Terminal nucleotidyl transferase–mediated nick end labeling (TUNEL) analysis was done using the ApopTag Plus Peroxidase In Situ Apoptosis detection kit (Millipore, Temecula, CA), according to the directions of the manufacturer. To determine the extent of TUNEL positivity, digital images of five high-powered fields were obtained for each tumor, and the fraction of the area with TUNEL staining was determined by image analysis using the KS400 image analysis software.

Tumor Cell Modification with Luciferase Reporter and Use in Bioluminescence Imaging
To enable noninvasive monitoring of intracranial tumor growth and response to erlotinib, short-term explant cultures of GBM 39 cells were transduced with HIV1-based lentiviral vectors expressing firefly luciferase (Fluc). Lentiviral vectors were generated by transfection of 293T cells with plasmids encoding the vesicular stomatitis virus G envelope, gag-pol, and Fluc (generously provided by Dr. Y. Ikeda, Mayo Clinic, Rochester, MN; ref. 20). Conditioned medium containing viral vectors were harvested 48 h posttransfection, filtered (0.45 um), and frozen until use. GBM 39 cells were transduced using viral supernatants, and expression of Fluc was confirmed by measuring cellular luciferase activity (IVIS 200; Xenogen Corporation, Alameda, CA). Fluc-modified GBM 39 cells were then collected and used to establish intracranial tumors that were monitored for erlotinib response by longitudinal bioluminescence imaging, as well as by survival analysis.

Molecular Genetic Analysis of Xenograft EGFR and PTEN Status
Approaches used for the determination of individual xenograft EGFR amplification as well as PTEN genetic status have been previously described (21–23). Sequence analysis of EGFR and PTEN was done for the entire coding region of each gene.

Statistical Analysis
The Kaplan-Meier estimator (24) was used to generate the survival curves and to estimate the median survival values. Differences between survival curves were compared using a log-rank test (25). Student's t test was used to evaluate differences between placebo and treatment groups with relation to MIB-1 labeling index, CD31-positive microvessel density, and TUNEL positivity.

Results

An orthotopic xenograft therapy response model was used to compare the erlotinib sensitivity of two xenograft lines, GBM 12 and GBM 14, with disparate EGFR amplification and PTEN status (Fig. 1 ). Survival benefit results for this comparison were consistent with interpretations associated with recently published glioblastoma clinical trials indicating that tumor EGFR and PTEN genetic status are important determinants of tumor response (5, 15). Specifically, erlotinib treatment was associated with a significant prolongation in survival for mice with established intracranial GBM 12 (Fig. 2A ), which expresses wild-type PTEN and high levels of amplification-associated EGFR (Fig. 1). In contrast, mice with intracranial GBM 14, which lacks EGFR amplification and does not express PTEN protein due to homozygous PTEN gene inactivation (Fig. 1), experienced no survival benefit from erlotinib treatment (Fig. 2B).

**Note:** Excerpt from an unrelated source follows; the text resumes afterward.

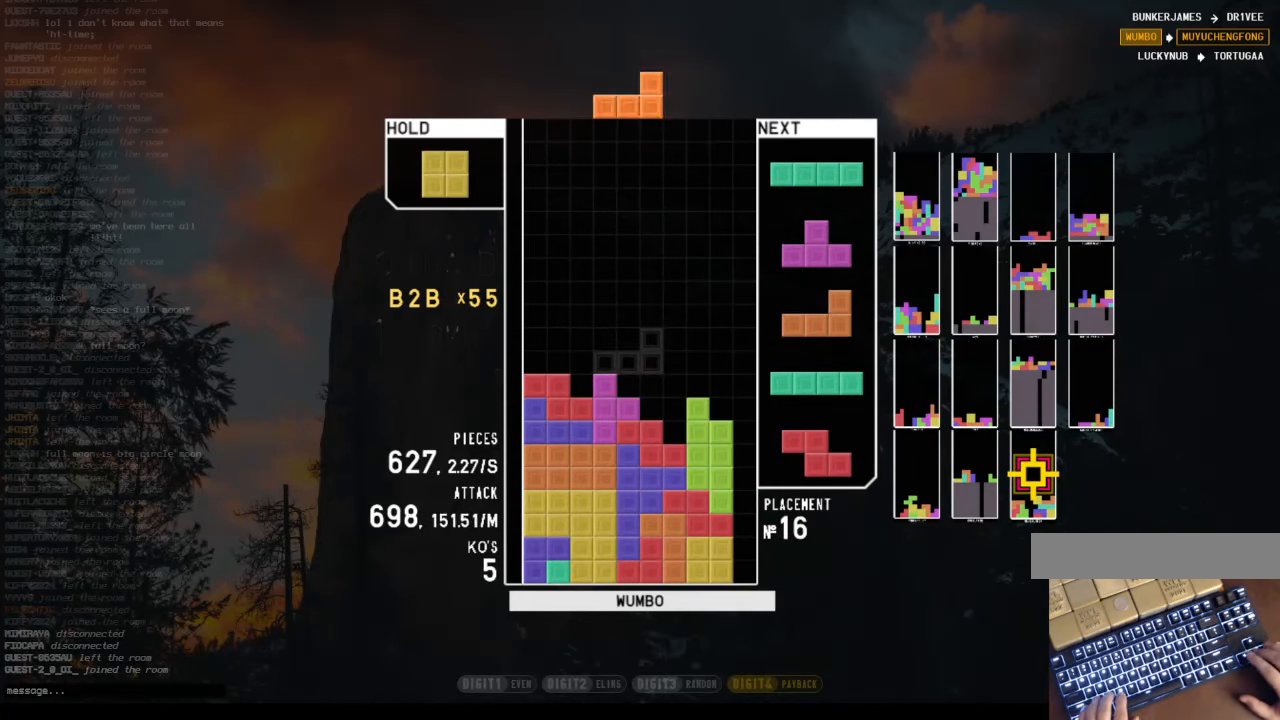
{"keys": ["x"], "events": [[33, "left", "down"], [67, "down", "up"], [134, "c", "down"], [234, "left", "up"], [268, "c", "up"], [268, "down", "down"], [301, "right", "down"], [402, "down", "up"], [402, "x", "down"], [502, "right", "up"]]}
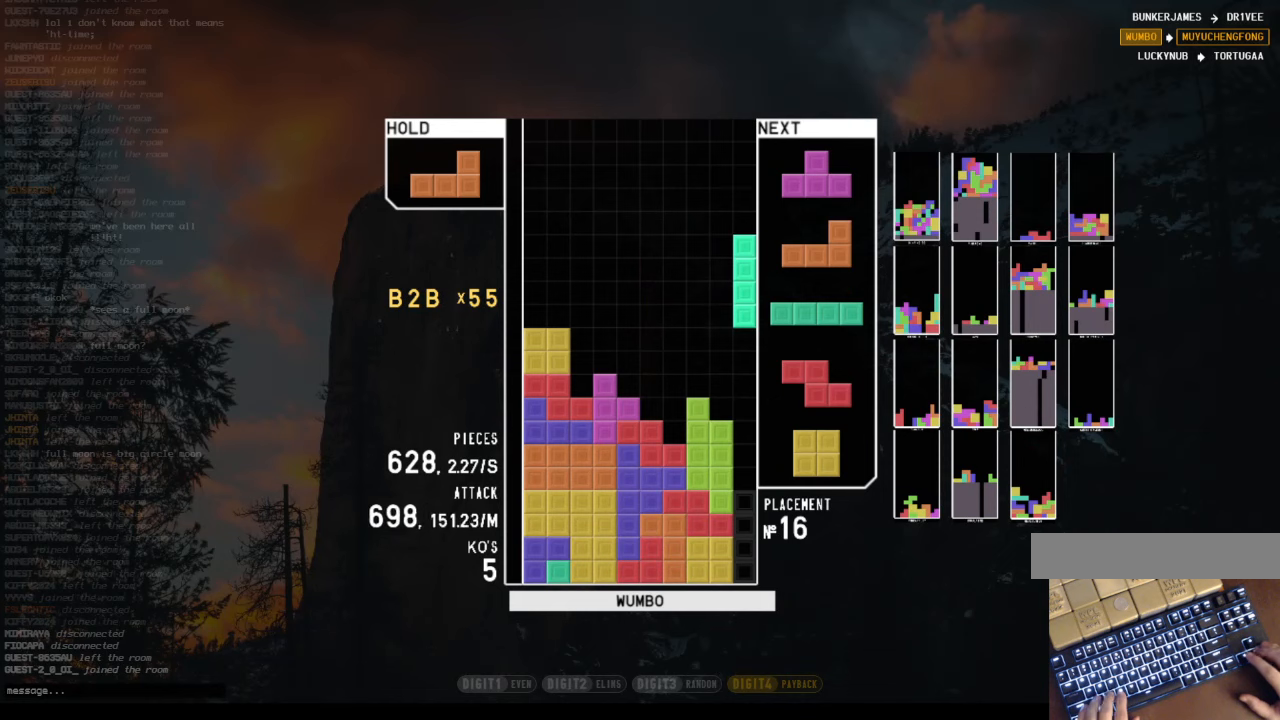
{"keys": ["down", "x"], "events": [[67, "down", "down"], [67, "x", "up"], [100, "down", "up"], [134, "z", "down"], [201, "right", "down"], [234, "right", "up"], [301, "z", "up"], [335, "right", "down"], [368, "down", "down"], [435, "right", "up"], [469, "x", "down"]]}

View larger version (93K): [in this window] [in a new window]   Figure 1. Xenograft immunoblot results of signaling mediators that potentially influence tumor erlotinib response. S.c. flank tumors, for the initial 11 xenografts examined for erlotinib response (Table 1), were harvested and used to prepare cleared lysates. Equal amounts of total protein from these lysates were electrophoresed and blot-transferred to polyvinylidene difluoride membranes. Membranes were probed with antibodies against the indicated proteins. Number of tumors with amplified and overexpressed EGFR are encircled (FL, full length; vIII, truncated variant III EGFR).

View larger version (15K): [in this window] [in a new window]   Figure 2. Contrasting erlotinib survival benefit in mice with distinct genetic subtypes of glioblastoma. Kaplan-Meier survival analysis was conducted for assessing erlotinib survival benefit, relative to placebo, for mice with established intracranial tumors from GBM 12 (A) or GBM 14 (B). Mice were randomly assigned to treatment groups and dosed by oral gavage (methylcellulose only or methylcellulose + erlotinib) until moribund. Arrows, the period of time over which treatments were administered (bottom). Significance levels for differences between control and treatment group survivals are indicated.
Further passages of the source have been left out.